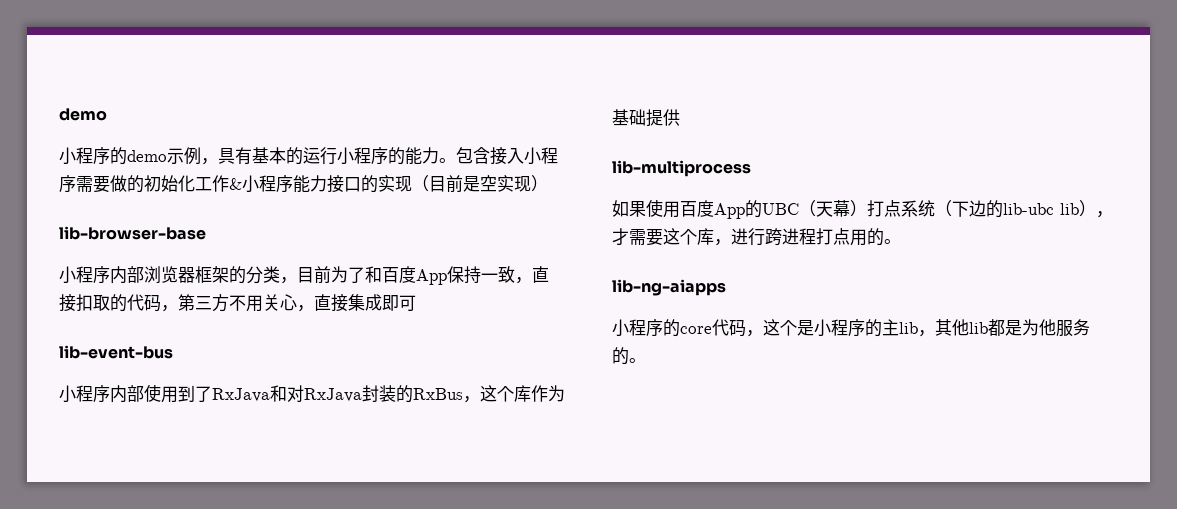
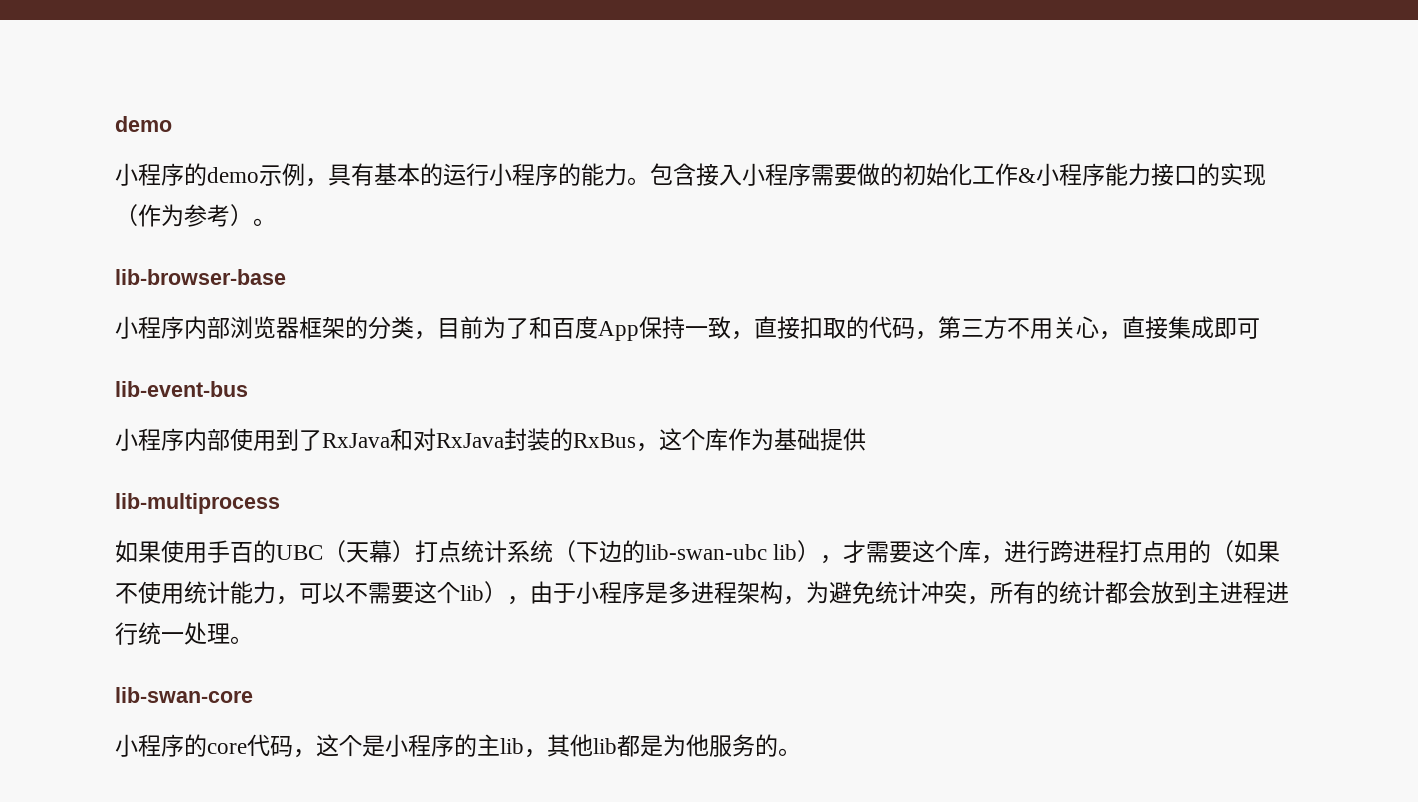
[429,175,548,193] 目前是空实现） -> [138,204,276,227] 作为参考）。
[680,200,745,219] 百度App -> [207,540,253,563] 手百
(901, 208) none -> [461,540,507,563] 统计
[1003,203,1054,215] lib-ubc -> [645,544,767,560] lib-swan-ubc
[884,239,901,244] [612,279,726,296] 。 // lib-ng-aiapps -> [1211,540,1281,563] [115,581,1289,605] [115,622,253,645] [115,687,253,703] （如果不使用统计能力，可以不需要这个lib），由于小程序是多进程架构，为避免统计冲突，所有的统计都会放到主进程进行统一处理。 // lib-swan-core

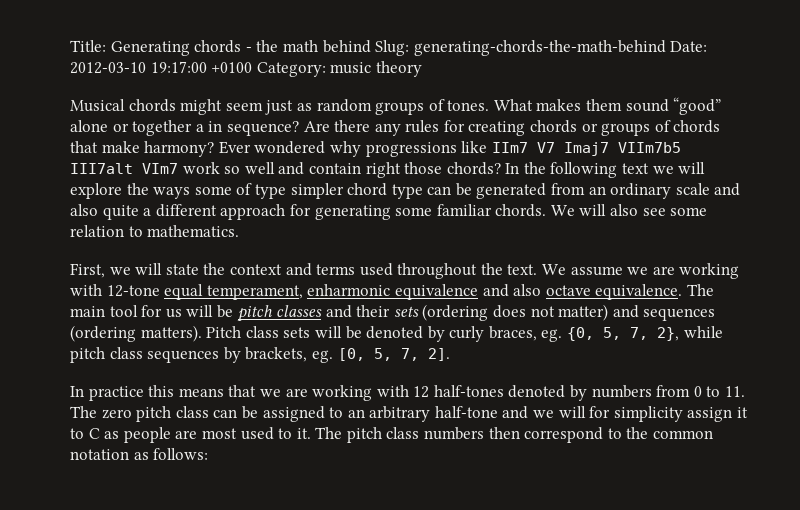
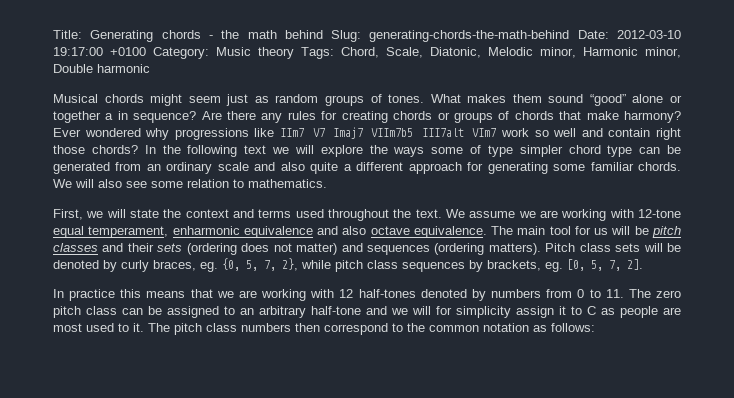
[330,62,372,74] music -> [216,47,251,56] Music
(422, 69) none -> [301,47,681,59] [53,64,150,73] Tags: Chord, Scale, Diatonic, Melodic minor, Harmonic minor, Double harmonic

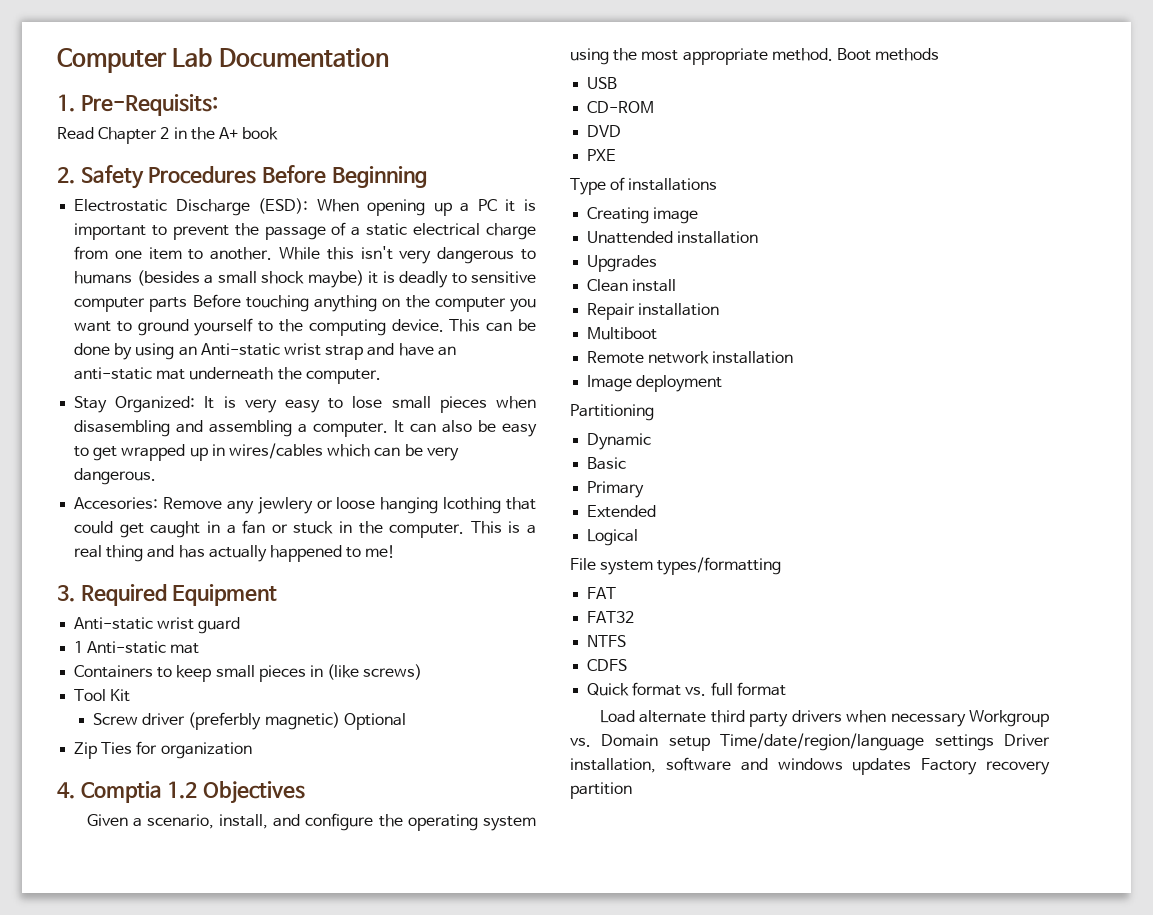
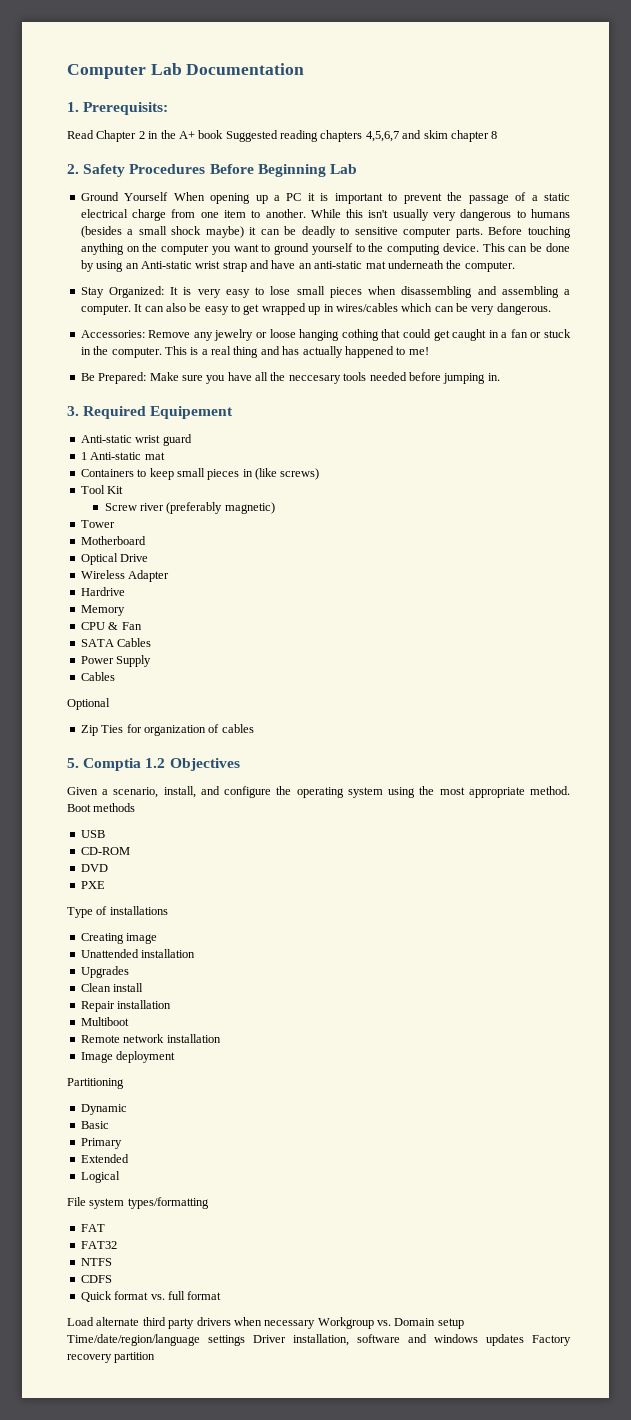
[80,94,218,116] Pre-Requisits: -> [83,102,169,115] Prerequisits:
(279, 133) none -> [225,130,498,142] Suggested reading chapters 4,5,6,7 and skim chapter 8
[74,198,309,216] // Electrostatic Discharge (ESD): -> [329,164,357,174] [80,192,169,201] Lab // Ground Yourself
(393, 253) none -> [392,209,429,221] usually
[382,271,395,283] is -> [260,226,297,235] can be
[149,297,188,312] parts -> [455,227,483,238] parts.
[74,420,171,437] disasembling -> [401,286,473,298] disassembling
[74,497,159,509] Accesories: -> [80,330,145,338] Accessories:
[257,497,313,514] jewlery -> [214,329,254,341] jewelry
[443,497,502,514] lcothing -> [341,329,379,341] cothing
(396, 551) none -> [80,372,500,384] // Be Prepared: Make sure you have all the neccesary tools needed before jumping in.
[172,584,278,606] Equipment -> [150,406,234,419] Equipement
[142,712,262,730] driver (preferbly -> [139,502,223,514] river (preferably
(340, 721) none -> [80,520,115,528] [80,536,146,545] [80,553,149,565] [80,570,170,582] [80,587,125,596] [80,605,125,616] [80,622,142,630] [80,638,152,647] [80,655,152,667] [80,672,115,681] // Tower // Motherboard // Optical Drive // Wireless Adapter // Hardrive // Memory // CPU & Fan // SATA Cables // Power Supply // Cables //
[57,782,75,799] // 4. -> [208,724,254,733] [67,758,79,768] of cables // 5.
++++++++++
Exercise requirements:
Exactly as given, set down each line of the material, but include no pictures.

Result:
[429,175,548,193] 目前是空实现） -> [138,204,276,227] 作为参考）。
[680,200,745,219] 百度App -> [207,540,253,563] 手百
(901, 208) none -> [461,540,507,563] 统计
[1003,203,1054,215] lib-ubc -> [645,544,767,560] lib-swan-ubc
[884,239,901,244] [612,279,726,296] 。 // lib-ng-aiapps -> [1211,540,1281,563] [115,581,1289,605] [115,622,253,645] [115,687,253,703] （如果不使用统计能力，可以不需要这个lib），由于小程序是多进程架构，为避免统计冲突，所有的统计都会放到主进程进行统一处理。 // lib-swan-core

[330,62,372,74] music -> [216,47,251,56] Music
(422, 69) none -> [301,47,681,59] [53,64,150,73] Tags: Chord, Scale, Diatonic, Melodic minor, Harmonic minor, Double harmonic

[80,94,218,116] Pre-Requisits: -> [83,102,169,115] Prerequisits:
(279, 133) none -> [225,130,498,142] Suggested reading chapters 4,5,6,7 and skim chapter 8
[74,198,309,216] // Electrostatic Discharge (ESD): -> [329,164,357,174] [80,192,169,201] Lab // Ground Yourself
(393, 253) none -> [392,209,429,221] usually
[382,271,395,283] is -> [260,226,297,235] can be
[149,297,188,312] parts -> [455,227,483,238] parts.
[74,420,171,437] disasembling -> [401,286,473,298] disassembling
[74,497,159,509] Accesories: -> [80,330,145,338] Accessories:
[257,497,313,514] jewlery -> [214,329,254,341] jewelry
[443,497,502,514] lcothing -> [341,329,379,341] cothing
(396, 551) none -> [80,372,500,384] // Be Prepared: Make sure you have all the neccesary tools needed before jumping in.
[172,584,278,606] Equipment -> [150,406,234,419] Equipement
[142,712,262,730] driver (preferbly -> [139,502,223,514] river (preferably
(340, 721) none -> [80,520,115,528] [80,536,146,545] [80,553,149,565] [80,570,170,582] [80,587,125,596] [80,605,125,616] [80,622,142,630] [80,638,152,647] [80,655,152,667] [80,672,115,681] // Tower // Motherboard // Optical Drive // Wireless Adapter // Hardrive // Memory // CPU & Fan // SATA Cables // Power Supply // Cables //
[57,782,75,799] // 4. -> [208,724,254,733] [67,758,79,768] of cables // 5.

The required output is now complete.